As cells divide, the DNA sequence inherited from parents has to be copied. This process can lead to mutations in the DNA sequence, and some of these mutations involve large segments of chromosomes that have been deleted or duplicated in the newly divided cells.

According to Devin Absher, Ph.D, faculty investigator at HudsonAlpha Institute for Biotechnology and co-author of a recent publication on aging, the number of these large mutations increases as we age. “Even more surprising,” said Absher, “the accumulation of these large mutations is much more dynamic than we anticipated. Some mutations can rise and fall in frequency in blood cells over decades within an individual.”

Very large mutations, affecting more than half a million of the 3 billion base pairs in the human genome, were only found in subjects who were older than 60, and some of these mutations affected different proportions of blood cells 10 years later. The study, published in The American Journal of Human Genetics, was led by researchers at HudsonAlpha and Uppsala University in Sweden. Scientists examined normal blood cells from identical (monozygotic) twins in different age groups, looking for DNA sequence differences.  They also compared DNA samples taken from the same individuals many years apart.

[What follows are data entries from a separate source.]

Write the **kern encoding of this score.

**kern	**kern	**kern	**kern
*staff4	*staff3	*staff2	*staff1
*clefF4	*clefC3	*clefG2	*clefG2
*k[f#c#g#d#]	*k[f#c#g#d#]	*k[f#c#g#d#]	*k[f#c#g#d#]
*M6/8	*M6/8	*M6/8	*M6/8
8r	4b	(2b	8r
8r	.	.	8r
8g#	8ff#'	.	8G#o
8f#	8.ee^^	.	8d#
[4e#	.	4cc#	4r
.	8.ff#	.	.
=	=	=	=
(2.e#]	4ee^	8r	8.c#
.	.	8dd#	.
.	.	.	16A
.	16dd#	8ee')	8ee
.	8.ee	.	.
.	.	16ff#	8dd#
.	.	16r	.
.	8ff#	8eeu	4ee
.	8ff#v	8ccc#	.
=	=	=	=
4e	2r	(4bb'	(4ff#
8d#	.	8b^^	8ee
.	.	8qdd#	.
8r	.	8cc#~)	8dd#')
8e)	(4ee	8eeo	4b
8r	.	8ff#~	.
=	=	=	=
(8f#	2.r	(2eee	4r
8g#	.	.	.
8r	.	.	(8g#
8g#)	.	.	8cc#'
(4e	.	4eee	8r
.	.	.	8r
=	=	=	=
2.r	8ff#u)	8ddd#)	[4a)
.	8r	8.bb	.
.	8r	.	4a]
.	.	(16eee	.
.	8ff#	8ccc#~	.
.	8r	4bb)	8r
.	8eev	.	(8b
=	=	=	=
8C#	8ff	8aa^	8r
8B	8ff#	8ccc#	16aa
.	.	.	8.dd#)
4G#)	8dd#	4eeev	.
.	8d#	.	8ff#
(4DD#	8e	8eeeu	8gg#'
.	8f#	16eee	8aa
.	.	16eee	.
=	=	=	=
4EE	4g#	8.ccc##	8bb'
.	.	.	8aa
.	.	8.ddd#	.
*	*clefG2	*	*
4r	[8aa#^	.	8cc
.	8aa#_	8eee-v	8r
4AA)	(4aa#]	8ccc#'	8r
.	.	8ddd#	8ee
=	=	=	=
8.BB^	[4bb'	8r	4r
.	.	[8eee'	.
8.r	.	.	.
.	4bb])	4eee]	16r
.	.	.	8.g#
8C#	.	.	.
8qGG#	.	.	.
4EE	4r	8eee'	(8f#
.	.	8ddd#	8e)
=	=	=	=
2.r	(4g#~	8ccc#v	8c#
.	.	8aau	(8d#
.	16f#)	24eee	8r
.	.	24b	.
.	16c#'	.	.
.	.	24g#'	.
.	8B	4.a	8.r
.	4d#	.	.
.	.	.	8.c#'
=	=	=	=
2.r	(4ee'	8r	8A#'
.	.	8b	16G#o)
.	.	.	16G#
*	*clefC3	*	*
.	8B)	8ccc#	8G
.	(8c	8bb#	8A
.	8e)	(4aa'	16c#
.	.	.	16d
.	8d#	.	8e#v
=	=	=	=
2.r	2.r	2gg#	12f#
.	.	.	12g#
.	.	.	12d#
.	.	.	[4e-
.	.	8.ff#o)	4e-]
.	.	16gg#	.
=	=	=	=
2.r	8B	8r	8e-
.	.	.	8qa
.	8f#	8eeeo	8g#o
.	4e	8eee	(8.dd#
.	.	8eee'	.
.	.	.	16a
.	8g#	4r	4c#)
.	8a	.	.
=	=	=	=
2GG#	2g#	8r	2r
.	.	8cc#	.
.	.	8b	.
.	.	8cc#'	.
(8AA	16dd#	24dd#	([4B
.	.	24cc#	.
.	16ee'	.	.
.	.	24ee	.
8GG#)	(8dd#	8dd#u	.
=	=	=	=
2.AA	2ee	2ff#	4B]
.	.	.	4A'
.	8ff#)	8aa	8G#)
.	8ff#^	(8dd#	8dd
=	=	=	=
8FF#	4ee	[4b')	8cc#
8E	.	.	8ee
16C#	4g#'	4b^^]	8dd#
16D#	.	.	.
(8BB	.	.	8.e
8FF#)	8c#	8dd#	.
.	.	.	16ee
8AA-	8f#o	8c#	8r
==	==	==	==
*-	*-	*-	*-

“The cells that carry these somatic mutations,” said Absher, “may generate malignancies or immune dysfunction that would be difficult to understand by analyzing DNA taken at only one time point”.

The study, with funding from the Ellison Medical Foundation, represents a collaboration between researchers at HudsonAlpha, Uppsala University, Karolinska Institute and universities in the U.S.A., Poland, the Netherlands and Norway.  Study results are published online here.

The Ellison Medical Foundation, located in Bethesda, Md., supports basic biomedical research on aging relevant to understanding lifespan development processes and age-related diseases and disabilities.